Itu sebabnya wartawan tradisional sangat dibutuhkan. Mereka mungkin dituduh bias ketika politisi nyaman melakukannya, tetapi mereka pemeriksa fakta. Mereka juga dapat menggali untuk wawancara sebelumnya ketika seorang kandidat mengatakan kebalikan dari apa yang dia katakan sekarang.
Terserah pemilih bagaimana menggunakan informasi itu ketika membuat keputusan mereka. Tetapi para pemilih tidak dapat membuat pilihan berdasarkan informasi tanpa mengetahui semua ini.
Apa yang Dimiliki Masa Depan untuk Perlombaan Presidensial
Kembali pada masa Ronald Reagan dan Bill Clinton, kritikus media biasanya mengerang atas tujuh detik suara di TV. Hari ini, tujuh detik itu kedengarannya seperti keabadian. Reagan dan Clinton keduanya dianggap ahli dalam berkomunikasi secara tatap muka. Sulit mengetahui bagaimana mereka akan menangani smartphone.

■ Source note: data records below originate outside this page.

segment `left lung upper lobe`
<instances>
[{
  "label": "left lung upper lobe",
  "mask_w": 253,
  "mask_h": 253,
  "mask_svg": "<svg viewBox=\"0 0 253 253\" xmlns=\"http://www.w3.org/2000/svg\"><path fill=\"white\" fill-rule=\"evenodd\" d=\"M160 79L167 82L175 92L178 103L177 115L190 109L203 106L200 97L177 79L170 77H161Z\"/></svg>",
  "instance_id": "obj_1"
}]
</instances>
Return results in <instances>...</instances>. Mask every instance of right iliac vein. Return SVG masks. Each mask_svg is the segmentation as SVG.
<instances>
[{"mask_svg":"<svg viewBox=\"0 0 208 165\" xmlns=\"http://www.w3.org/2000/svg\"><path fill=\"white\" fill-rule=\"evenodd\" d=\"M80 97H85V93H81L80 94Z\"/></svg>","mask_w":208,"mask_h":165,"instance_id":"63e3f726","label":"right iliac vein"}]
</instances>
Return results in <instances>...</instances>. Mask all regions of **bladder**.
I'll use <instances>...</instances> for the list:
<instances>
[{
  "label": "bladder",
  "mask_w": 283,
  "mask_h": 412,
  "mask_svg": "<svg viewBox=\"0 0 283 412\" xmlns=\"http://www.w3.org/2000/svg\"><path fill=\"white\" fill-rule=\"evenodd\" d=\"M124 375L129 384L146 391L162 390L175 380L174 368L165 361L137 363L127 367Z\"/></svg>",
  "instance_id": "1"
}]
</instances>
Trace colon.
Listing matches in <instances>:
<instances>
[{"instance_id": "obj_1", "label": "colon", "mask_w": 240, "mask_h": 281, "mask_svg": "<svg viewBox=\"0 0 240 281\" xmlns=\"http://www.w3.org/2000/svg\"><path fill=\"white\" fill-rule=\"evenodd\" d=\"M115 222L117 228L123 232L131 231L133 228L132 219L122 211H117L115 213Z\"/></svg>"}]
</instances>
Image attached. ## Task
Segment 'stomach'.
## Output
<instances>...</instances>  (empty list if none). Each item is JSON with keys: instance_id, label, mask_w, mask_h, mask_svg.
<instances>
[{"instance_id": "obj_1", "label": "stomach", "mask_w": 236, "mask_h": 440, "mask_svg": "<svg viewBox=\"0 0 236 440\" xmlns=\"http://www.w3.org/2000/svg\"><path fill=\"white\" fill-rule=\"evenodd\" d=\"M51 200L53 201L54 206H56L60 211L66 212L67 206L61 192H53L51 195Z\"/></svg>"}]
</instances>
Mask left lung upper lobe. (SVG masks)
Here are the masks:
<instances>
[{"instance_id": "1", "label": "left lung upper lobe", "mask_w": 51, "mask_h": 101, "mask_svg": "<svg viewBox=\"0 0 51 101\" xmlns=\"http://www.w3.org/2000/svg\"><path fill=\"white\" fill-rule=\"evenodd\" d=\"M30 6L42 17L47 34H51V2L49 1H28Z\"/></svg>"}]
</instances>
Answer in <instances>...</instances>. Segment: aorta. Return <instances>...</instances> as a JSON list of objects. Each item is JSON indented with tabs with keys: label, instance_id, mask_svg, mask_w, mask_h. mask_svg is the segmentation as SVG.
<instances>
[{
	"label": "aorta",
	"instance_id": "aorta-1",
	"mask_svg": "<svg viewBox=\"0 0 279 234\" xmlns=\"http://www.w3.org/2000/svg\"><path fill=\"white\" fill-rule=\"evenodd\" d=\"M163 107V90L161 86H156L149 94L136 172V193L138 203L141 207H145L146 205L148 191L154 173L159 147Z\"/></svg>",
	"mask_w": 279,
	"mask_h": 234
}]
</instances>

Entah itu pengganggu sekolah atau pengganggu politik, media sosial memungkinkan orang untuk mengirim posting yang keterlaluan, menyakitkan dan palsu. Politisi tidak membutuhkan alat baru untuk berbohong, tetapi mereka yakin telah menemukannya. Sulit membayangkan kembalinya perbedaan pendapat tentang masalah ketika serangan pribadi adalah hal yang akan mendapat perhatian.
Jika gigitan tujuh detik terlalu panjang, suatu hari tweet 140 karakter mungkin terasa bertele-tele. Itu bisa berarti emotikon menjadi cara untuk menjangkau para pemilih yang ingin digerakkan oleh para politisi.

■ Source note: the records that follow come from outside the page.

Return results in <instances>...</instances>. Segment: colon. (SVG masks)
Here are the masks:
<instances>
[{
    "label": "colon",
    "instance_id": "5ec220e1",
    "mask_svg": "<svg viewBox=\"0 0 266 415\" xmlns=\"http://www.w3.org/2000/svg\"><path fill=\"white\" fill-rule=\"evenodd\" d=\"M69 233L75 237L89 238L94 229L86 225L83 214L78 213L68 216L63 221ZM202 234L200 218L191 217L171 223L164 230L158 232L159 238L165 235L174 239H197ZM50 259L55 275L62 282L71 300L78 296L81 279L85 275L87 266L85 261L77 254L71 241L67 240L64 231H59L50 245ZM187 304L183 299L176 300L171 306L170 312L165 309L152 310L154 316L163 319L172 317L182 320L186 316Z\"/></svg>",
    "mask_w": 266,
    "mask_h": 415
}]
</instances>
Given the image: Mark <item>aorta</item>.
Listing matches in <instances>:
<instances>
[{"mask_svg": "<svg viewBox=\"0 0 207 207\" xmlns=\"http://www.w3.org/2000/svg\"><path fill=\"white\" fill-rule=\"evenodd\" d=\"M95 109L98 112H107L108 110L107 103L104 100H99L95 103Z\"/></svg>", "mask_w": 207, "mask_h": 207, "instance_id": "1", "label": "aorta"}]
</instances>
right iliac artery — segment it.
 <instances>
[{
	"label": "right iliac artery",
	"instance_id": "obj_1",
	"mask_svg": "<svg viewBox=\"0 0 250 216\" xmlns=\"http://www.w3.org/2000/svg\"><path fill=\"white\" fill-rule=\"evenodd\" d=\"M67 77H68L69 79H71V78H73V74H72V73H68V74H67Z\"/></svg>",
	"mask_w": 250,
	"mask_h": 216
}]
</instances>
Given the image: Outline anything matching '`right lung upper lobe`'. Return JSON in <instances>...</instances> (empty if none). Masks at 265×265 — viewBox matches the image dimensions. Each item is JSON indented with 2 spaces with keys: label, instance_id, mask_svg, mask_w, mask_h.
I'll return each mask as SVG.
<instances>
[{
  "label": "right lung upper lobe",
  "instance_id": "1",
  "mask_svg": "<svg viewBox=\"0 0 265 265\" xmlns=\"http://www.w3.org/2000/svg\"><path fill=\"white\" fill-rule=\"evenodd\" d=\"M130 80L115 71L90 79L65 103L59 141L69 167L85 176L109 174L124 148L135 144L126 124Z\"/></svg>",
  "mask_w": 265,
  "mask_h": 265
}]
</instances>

Kiat Menggunakan Pemasaran Media Sosial untuk Mempromosikan Buku Anda
Pelajari cara mempromosikan buku Anda di media sosial menggunakan kiat bermanfaat dari publisitas buku dan pelatih pemasaran.
Kiat untuk Menggunakan Resume Non-Tradisional
Berikut saran tentang kapan hal itu dapat membantu pencarian pekerjaan Anda untuk membuat resume non-tradisional dan kapan lebih baik bertahan dengan resume tradisional.
Mengapa Anda Harus Menyewa Spesialis Media Sosial
Cari tahu apa yang dapat dilakukan oleh spesialis media sosial untuk perusahaan Anda dan mengapa layak mempekerjakan orang untuk menjadi ujung tombak kampanye media sosial Anda.